§ **DESCRIPTION OF THE TASK**: Without copying any picture, return all lines below exactly.

§ **RECORDS TO USE**:
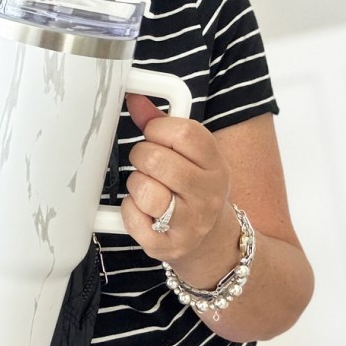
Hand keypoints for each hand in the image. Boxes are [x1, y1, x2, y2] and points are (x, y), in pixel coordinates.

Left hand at [120, 94, 232, 271]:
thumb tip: (134, 99)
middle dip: (141, 156)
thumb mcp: (190, 157)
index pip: (184, 132)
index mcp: (216, 165)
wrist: (211, 244)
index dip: (158, 128)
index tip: (154, 135)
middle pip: (158, 160)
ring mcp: (190, 223)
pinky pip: (132, 217)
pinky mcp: (166, 246)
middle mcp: (208, 195)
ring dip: (136, 184)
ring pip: (145, 190)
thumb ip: (161, 124)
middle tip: (145, 163)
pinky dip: (129, 211)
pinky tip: (142, 211)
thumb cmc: (194, 191)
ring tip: (145, 188)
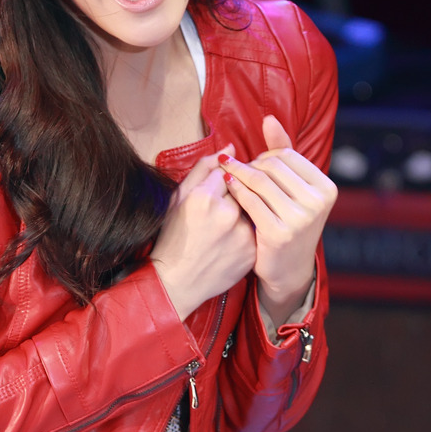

§ **RESULT OF THE TASK**:
Hand keypoints for each hand in the image. Boxes are [x1, y1, x2, y2] and points are (x, y), in pixel coordinates.

Left hand at [120, 94, 232, 271]:
thumb tip: (134, 99)
middle dip: (141, 156)
thumb mcp: (190, 157)
index pip: (184, 132)
index mcp: (216, 165)
wrist: (211, 244)
index dip: (158, 128)
index tip: (154, 135)
middle pip: (158, 160)
ring mcp: (190, 223)
pinky pip: (132, 217)
pinky mcp: (166, 246)
middle mcp: (208, 195)
ring dip: (136, 184)
ring pip: (145, 190)
thumb ip: (161, 124)
middle tip: (145, 163)
pinky dip: (129, 211)
pinky tip: (142, 211)
thumb cmc: (194, 191)
ring tip: (145, 188)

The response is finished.